Does AAC and 4/0 CU hard drawn change reactance with temperature?
Yes. All metals do. Don’t they teach this in school anymore?
Read about Temperature Coefficient of Resistance (Physics Of Conductors And Insulators) in our free Electronics Textbook
www.allaboutcircuits.com
DC resistance changes by quite a bit. But since you mentioned AAC, sag changes a lot, which affects the GMR term. Plus length changes a lot too.
Most utilities at some point just calculate some kind of average and somebody comes up with tables of standard pole designs and they never look back. In mountains they do a lot more cad work but the structures are once again relatively fixed. They might have just measured it or use whatever designs don’t fall down (too much). In coastal hurricane prone areas or mountains you get a little different approach because you can’t just take RUS at face value for instance.
It’s only when you run into situations that cannot be answered by “the book” that you might go back and do the basic engineering. The impedance calculations are easy but the geometrical data isn’t because sagging power lines are hyperbolic functions and all the math is very nonlinear.

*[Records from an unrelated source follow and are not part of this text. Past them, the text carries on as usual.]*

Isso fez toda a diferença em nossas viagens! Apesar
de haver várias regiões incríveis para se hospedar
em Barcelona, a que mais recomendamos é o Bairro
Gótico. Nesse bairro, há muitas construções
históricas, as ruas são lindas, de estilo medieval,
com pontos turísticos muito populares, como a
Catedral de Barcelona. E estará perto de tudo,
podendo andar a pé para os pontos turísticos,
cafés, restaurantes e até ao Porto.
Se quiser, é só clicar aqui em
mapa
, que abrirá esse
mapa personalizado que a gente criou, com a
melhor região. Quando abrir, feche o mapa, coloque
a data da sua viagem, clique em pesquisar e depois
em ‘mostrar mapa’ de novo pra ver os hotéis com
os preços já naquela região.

So either empirical equations or finite element software drives everything. That’s why you will run into a brick wall trying to find data. Back “in the day” Alcoa did all the experimental work and created a book of monographs of every kind of AAC, ACSR, some copper stuff, and so on called the Sag book. You can approximate sag in roughly horizontal terrain with a Taylor series expansion with only a couple terms. The book still exists (updated) and the monographs have been converted to software. South wire sells the software (SAG10) and the book. Better engineering models have been developed, way beyond SAG10, but if all you want is impedance data and you are doing just roughly horizontal terrain, the book has tables that get you within 5-10% error cheaply.